- First tankōbon volume cover

邪神の弁当屋さん (Jashin no Bentō-ya-san)
- Genre: Fantasy; Gourmet;
- Written by: Ishiko
- Published by: Kodansha
- English publisher: Kodansha NA: Tokyopop;
- Imprint: Young Magazine KC
- Magazine: Comic Days
- Original run: October 2, 2024 – September 24, 2025
- Volumes: 4

= The Devil's in the Lunch Deals =

Japanese manga series

The Devil's in the Lunch Deals (邪神の弁当屋さん, Jashin no Bentō-ya-san) is a Japanese manga series written and illustrated by Ishiko. It was serialized on Kodansha's Comic Days website from October 2024 to September 2025.

==Synopsis==
The series focuses on Lainey, an ordinary human girl who runs a bento shop. In her previous life, she was a god named Solange, the Goddess of Harvests and Death, who was expelled from the Northern Kingdom thirty years ago due to causing a war between it and the Southern Kingdom. In order to regain her godhood, Lainey realizes that she has to accumulate good deeds.

==Publication==
Written and illustrated by Ishiko, The Devil's in the Lunch Deals was serialized on Kodansha's Comic Days website from October 2, 2024, to September 24, 2025. Its chapters were compiled into four tankōbon volumes released from January 20, 2025, to January 20, 2026.

The series' chapters are published in English on Kodansha's K Manga app. In February 2026, Tokyopop announced that they had licensed the series for English publication, with the first volume set to release in August later in the year.

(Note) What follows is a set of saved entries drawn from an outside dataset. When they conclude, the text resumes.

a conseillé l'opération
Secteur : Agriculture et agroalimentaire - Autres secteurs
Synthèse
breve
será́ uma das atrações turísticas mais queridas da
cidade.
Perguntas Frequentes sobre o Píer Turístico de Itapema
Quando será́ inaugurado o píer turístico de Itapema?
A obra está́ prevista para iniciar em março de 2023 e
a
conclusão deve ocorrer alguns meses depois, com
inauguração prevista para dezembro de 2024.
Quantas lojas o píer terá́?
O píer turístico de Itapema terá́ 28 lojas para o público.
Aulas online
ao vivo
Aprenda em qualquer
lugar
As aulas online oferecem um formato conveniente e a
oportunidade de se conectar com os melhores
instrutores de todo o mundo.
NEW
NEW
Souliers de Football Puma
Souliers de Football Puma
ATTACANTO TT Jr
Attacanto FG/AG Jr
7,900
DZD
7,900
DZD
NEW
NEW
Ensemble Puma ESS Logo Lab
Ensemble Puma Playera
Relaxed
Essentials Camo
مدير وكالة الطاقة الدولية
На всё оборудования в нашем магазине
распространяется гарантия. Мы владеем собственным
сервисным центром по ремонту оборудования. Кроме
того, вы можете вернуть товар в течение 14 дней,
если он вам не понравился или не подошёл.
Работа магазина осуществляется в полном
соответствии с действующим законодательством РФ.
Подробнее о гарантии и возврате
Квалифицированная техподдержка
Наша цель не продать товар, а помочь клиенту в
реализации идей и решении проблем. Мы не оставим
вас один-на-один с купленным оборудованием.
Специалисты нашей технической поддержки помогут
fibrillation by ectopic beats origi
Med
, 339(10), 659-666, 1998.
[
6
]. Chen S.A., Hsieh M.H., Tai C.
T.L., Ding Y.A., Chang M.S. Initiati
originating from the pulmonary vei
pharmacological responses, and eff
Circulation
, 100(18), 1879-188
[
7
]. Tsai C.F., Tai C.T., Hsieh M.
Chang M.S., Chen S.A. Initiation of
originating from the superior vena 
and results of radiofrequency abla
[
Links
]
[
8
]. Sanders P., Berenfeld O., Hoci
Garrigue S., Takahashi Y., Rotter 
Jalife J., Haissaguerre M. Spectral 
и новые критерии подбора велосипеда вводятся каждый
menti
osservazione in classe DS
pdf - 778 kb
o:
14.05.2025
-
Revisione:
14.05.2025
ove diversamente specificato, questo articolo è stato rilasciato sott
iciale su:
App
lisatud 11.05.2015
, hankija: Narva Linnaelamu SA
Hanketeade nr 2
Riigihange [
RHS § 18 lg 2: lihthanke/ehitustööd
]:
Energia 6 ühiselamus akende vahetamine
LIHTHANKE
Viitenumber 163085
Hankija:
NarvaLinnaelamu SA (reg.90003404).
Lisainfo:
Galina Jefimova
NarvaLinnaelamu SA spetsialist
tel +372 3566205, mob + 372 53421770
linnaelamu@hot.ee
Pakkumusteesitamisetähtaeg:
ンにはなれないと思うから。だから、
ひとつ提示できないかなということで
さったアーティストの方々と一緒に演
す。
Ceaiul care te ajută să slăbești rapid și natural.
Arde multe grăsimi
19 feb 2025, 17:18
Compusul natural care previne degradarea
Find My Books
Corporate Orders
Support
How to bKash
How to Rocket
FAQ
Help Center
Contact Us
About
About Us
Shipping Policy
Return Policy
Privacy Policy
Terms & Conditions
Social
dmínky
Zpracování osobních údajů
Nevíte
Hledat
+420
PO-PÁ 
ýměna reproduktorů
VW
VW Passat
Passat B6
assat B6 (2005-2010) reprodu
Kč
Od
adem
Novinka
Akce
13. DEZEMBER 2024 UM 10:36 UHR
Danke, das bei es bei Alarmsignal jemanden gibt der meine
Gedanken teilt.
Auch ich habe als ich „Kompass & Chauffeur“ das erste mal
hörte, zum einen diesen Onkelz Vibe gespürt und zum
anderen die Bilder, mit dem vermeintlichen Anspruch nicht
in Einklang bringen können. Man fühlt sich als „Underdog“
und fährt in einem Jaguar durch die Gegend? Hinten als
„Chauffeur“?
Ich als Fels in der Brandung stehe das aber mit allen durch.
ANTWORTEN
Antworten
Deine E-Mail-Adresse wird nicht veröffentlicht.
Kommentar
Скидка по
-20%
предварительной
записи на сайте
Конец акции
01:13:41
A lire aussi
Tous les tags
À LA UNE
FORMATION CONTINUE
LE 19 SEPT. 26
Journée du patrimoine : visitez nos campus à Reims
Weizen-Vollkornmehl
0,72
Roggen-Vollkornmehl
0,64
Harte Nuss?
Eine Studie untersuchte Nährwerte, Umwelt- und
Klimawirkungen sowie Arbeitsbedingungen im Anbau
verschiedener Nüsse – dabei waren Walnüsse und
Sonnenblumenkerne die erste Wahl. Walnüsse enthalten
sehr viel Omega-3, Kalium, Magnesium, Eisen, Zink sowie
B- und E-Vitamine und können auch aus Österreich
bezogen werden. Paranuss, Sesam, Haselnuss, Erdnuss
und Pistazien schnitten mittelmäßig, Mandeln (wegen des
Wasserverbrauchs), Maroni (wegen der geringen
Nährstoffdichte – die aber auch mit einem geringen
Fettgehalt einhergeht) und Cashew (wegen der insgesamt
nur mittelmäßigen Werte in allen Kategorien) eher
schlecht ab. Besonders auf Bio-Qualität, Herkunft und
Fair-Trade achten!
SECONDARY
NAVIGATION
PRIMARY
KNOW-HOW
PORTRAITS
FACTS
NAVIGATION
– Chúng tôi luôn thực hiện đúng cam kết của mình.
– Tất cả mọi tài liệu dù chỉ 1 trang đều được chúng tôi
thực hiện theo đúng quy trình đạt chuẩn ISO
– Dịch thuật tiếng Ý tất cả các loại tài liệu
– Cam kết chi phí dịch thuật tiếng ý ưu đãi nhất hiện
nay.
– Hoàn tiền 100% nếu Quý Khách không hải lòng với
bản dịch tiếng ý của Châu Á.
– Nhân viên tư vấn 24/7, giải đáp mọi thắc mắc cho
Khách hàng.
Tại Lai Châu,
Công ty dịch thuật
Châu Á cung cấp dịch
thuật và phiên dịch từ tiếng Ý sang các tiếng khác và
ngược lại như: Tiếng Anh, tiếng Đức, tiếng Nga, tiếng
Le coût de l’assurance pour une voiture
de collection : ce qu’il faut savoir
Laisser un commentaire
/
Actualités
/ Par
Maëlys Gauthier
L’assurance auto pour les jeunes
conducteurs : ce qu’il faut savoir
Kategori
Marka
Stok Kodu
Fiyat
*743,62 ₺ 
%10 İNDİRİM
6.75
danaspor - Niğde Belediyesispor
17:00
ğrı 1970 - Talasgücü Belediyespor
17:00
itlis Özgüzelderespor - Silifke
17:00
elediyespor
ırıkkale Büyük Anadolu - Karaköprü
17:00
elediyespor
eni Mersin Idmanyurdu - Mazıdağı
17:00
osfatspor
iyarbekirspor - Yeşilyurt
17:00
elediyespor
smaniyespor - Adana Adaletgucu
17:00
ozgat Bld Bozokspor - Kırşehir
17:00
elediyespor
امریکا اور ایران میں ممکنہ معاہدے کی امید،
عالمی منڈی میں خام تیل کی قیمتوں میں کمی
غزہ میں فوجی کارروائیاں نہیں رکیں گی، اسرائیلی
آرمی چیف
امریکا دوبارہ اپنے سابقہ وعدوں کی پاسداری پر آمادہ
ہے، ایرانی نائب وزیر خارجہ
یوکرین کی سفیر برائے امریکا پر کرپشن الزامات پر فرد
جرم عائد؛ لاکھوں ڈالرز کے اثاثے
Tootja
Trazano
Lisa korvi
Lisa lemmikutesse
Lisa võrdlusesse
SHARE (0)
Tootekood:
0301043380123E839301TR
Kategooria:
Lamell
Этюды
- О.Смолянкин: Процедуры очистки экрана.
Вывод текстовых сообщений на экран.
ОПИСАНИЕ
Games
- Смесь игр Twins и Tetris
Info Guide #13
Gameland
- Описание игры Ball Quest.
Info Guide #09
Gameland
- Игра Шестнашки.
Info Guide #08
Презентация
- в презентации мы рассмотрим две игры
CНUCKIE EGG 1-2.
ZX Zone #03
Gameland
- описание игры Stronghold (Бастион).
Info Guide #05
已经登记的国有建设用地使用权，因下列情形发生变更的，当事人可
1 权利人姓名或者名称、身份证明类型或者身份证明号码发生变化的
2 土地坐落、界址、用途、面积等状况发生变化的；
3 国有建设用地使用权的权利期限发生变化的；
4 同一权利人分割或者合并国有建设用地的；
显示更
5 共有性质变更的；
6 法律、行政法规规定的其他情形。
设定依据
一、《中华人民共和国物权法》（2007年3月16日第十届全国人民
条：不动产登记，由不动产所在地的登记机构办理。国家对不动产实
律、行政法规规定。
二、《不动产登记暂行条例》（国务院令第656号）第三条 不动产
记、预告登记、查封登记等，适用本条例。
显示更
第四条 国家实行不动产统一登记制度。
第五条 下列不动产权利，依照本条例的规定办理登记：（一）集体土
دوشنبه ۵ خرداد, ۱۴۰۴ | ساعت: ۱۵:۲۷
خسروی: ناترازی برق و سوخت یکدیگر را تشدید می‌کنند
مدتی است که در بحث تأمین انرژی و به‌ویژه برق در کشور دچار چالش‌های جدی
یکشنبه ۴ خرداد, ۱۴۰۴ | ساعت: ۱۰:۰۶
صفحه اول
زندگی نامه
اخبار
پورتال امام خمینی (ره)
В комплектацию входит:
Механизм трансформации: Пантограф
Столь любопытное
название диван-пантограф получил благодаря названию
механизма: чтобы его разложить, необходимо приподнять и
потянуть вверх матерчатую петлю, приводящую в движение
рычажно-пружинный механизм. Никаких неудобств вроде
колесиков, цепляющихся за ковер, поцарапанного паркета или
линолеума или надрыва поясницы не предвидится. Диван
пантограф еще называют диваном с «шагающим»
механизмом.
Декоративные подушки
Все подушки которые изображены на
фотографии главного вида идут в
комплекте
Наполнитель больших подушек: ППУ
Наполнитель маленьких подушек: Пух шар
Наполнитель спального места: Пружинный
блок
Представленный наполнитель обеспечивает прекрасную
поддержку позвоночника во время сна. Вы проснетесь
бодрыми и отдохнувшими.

| No. | Original release date | Original ISBN | English release date | English ISBN |
|---|---|---|---|---|
| 1 | January 20, 2025 | 978-4-06-537855-7 | September 15, 2026 | 978-1-42-788872-3 |
| 2 | June 19, 2025 | 978-4-06-539939-2 | — | — |
| 3 | November 20, 2025 | 978-4-06-541465-1 | — | — |
| 4 | January 20, 2026 | 978-4-06-542146-8 | — | — |

==Reception==
The series was nominated for the 2025 Next Manga Award in the web category. The series was ranked third in the 4th Crea Late Night Manga Awards in 2025 hosted by Bungeishunjū's Crea magazine. The series was ranked sixth in the 2026 edition of Takarajimasha's Kono Manga ga Sugoi! guidebook's list of best manga for male readers. The series was ranked thirteenth in the Nationwide Bookstore Employees' Recommended Comics list of 2026. The series was nominated for the 19th Manga Taishō in 2026, and ranked third.